Reproduce the records below from their beginning through the line that contains "6 tháng trước", including both ends, and omit the pictures.

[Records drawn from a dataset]
+--
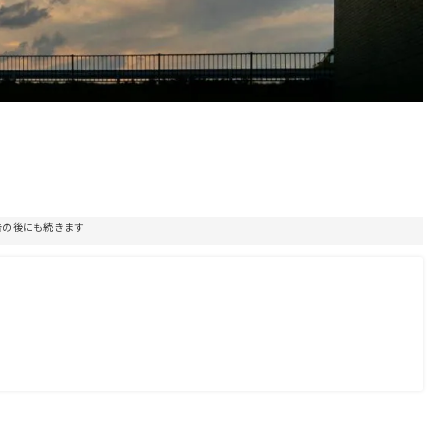
告の後にも続きます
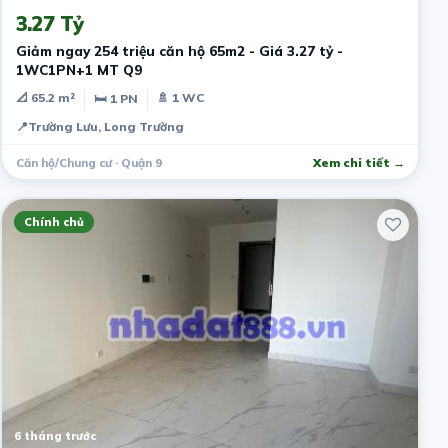
3.27 Tỷ
Giảm ngay 254 triệu căn hộ 65m2 - Giá 3.27 tỷ -
1WC1PN+1 MT Q9
📐 65.2 m²
🚿 1 WC
🛏 1 PN
📍
Trường Lưu, Long Trường
Căn hộ/Chung cư · Quận 9
Xem chi tiết →
Chính chủ
6 tháng trước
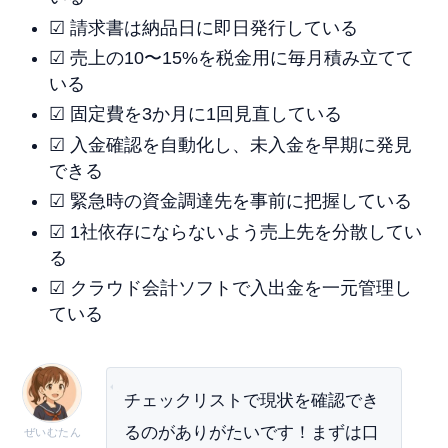
☑ 請求書は納品日に即日発行している
☑ 売上の10〜15%を税金用に毎月積み立てて
いる
☑ 固定費を3か月に1回見直している
☑ 入金確認を自動化し、未入金を早期に発見
できる
☑ 緊急時の資金調達先を事前に把握している
☑ 1社依存にならないよう売上先を分散してい
る
☑ クラウド会計ソフトで入出金を一元管理し
ている
チェックリストで現状を確認でき
るのがありがたいです！まずは口
ぜいむたん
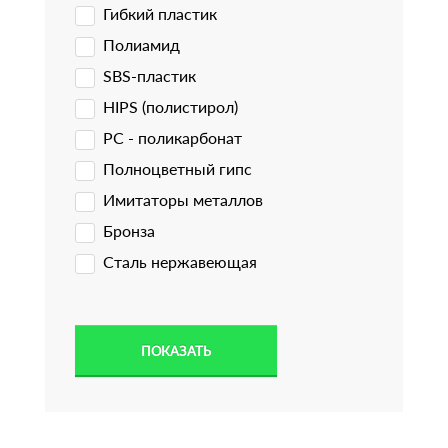
Гибкий пластик
Полиамид
SBS-пластик
HIPS (полистирол)
PC - поликарбонат
Полноцветный гипс
Имитаторы металлов
Бронза
Сталь нержавеющая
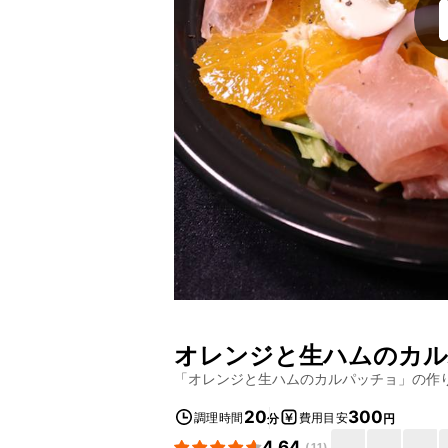
オレンジと生ハムのカ
「
オレンジと生ハムのカルパッチョ
」の作
20
300
調理時間
費用目安
分
円
4.64
(
11
)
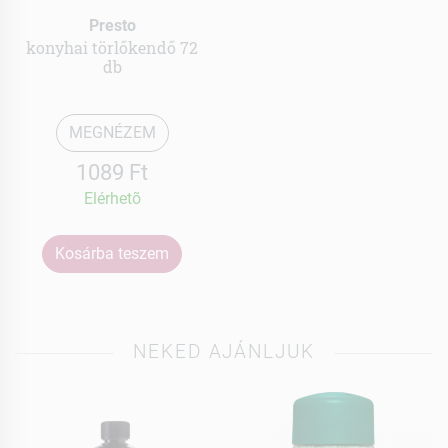
Presto
konyhai törlőkendő 72
db
MEGNÉZEM
1089 Ft
Elérhetõ
Kosárba teszem
NEKED AJÁNLJUK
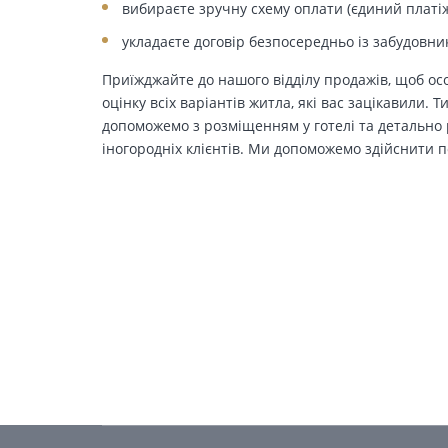
вибираєте зручну схему оплати (єдиний платіж
укладаєте договір безпосередньо із забудовни
Приїжджайте до нашого відділу продажів, щоб осо
оцінку всіх варіантів житла, які вас зацікавили. 
допоможемо з розміщенням у готелі та детально р
іногородніх клієнтів. Ми допоможемо здійснити п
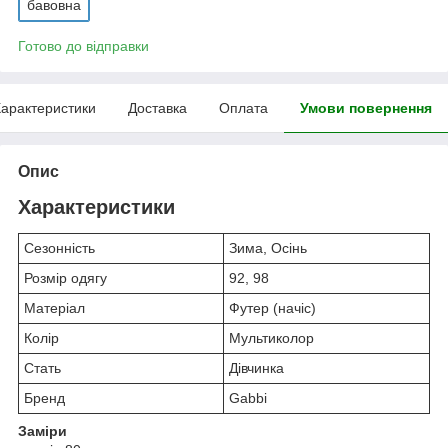
бавовна
Готово до відправки
арактеристики
Доставка
Оплата
Умови повернення
Опис
Характеристики
Сезонність
Зима, Осінь
Розмір одягу
92, 98
Матеріал
Футер (начіс)
Колір
Мультиколор
Стать
Дівчинка
Бренд
Gabbi
Заміри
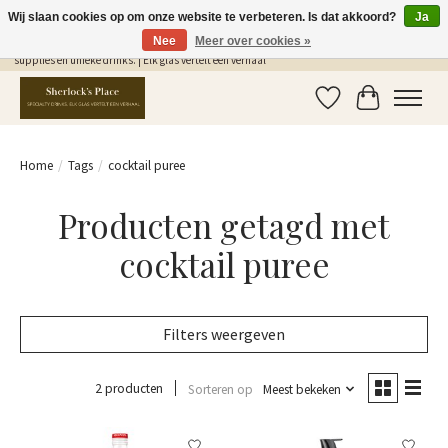
Wij slaan cookies op om onze website te verbeteren. Is dat akkoord?
Ja
Nee
Meer over cookies »
Gratis Verzending in NL vanaf €75,- | Sherlocks Place: dé plek voor MONIN siropen, bar
supplies en unieke drinks. | Elk glas vertelt een verhaal
Verlanglijst
Winkelwag
Home
/
Tags
/
cocktail puree
Producten getagd met
cocktail puree
Filters weergeven
2 producten
Sorteren op
Meest bekeken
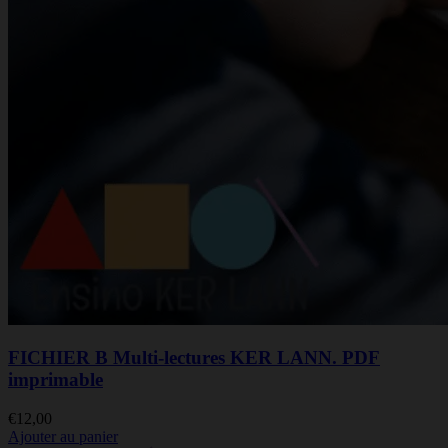
FICHIER B Multi-lectures KER LANN. PDF
imprimable
€
12,00
Ajouter au panier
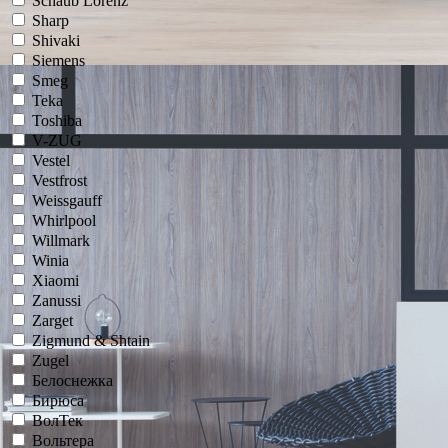
Schaub Lorenz
Sharp
Shivaki
Siemens
Smeg
Teka
Toshiba
V-ZUG
Vestel
Vestfrost
Weissgauff
Whirlpool
Willmark
Winia
Xiaomi
Zanussi
Zarget
Zigmund & Shtain
Zugel
Белоснежка
Бирюса
ВолТек
Вольтера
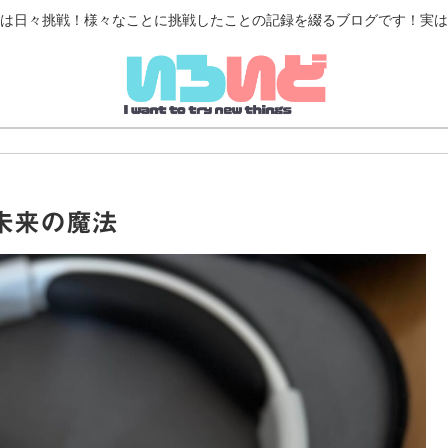
は日々挑戦！様々なことに挑戦したことの記録を綴るブログです！実は
いう 未来の魔法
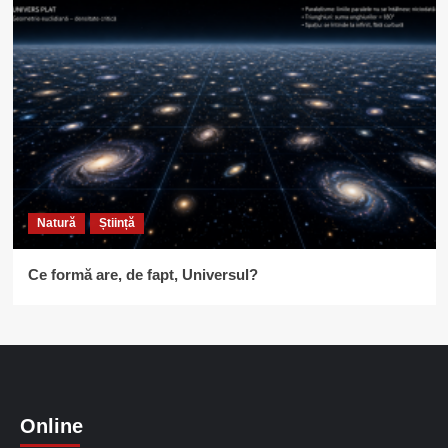
Natură
Știință
Ce formă are, de fapt, Universul?
Online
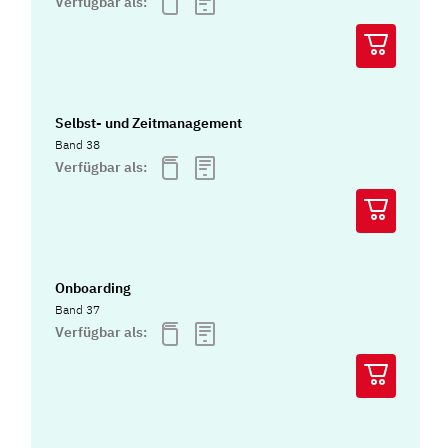
Verfügbar als:
Selbst- und Zeitmanagement
Band 38
Verfügbar als:
Onboarding
Band 37
Verfügbar als:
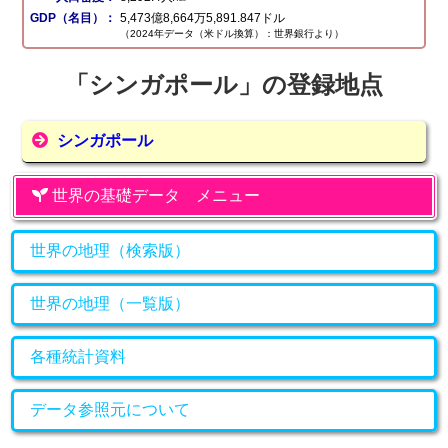
GDP（名目）：
5,473億8,664万5,891.847ドル
（2024年データ（米ドル換算）：世界銀行より）
「シンガポール」の登録地点
シンガポール
世界の基礎データ メニュー
世界の地理（検索版）
世界の地理（一覧版）
各種統計資料
データ参照元について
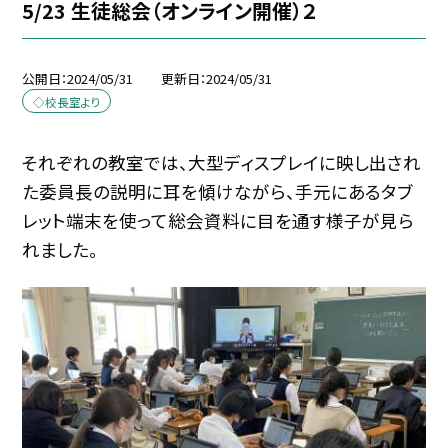
5/23 生徒総会（オンライン開催）２
公開日
2024/05/31
更新日
2024/05/31
◇校長室より
それぞれの教室では、大型ディスプレイに映し出され
た委員長の説明に耳を傾けながら、手元にあるタブ
レット端末を使って総会資料に目を通す様子が見ら
れました。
+--
Exercise result:
告の後にも続きます
3.27 Tỷ
Giảm ngay 254 triệu căn hộ 65m2 - Giá 3.27 tỷ -
1WC1PN+1 MT Q9
📐 65.2 m²
🚿 1 WC
🛏 1 PN
📍
Trường Lưu, Long Trường
Căn hộ/Chung cư · Quận 9
Xem chi tiết →
Chính chủ
6 tháng trước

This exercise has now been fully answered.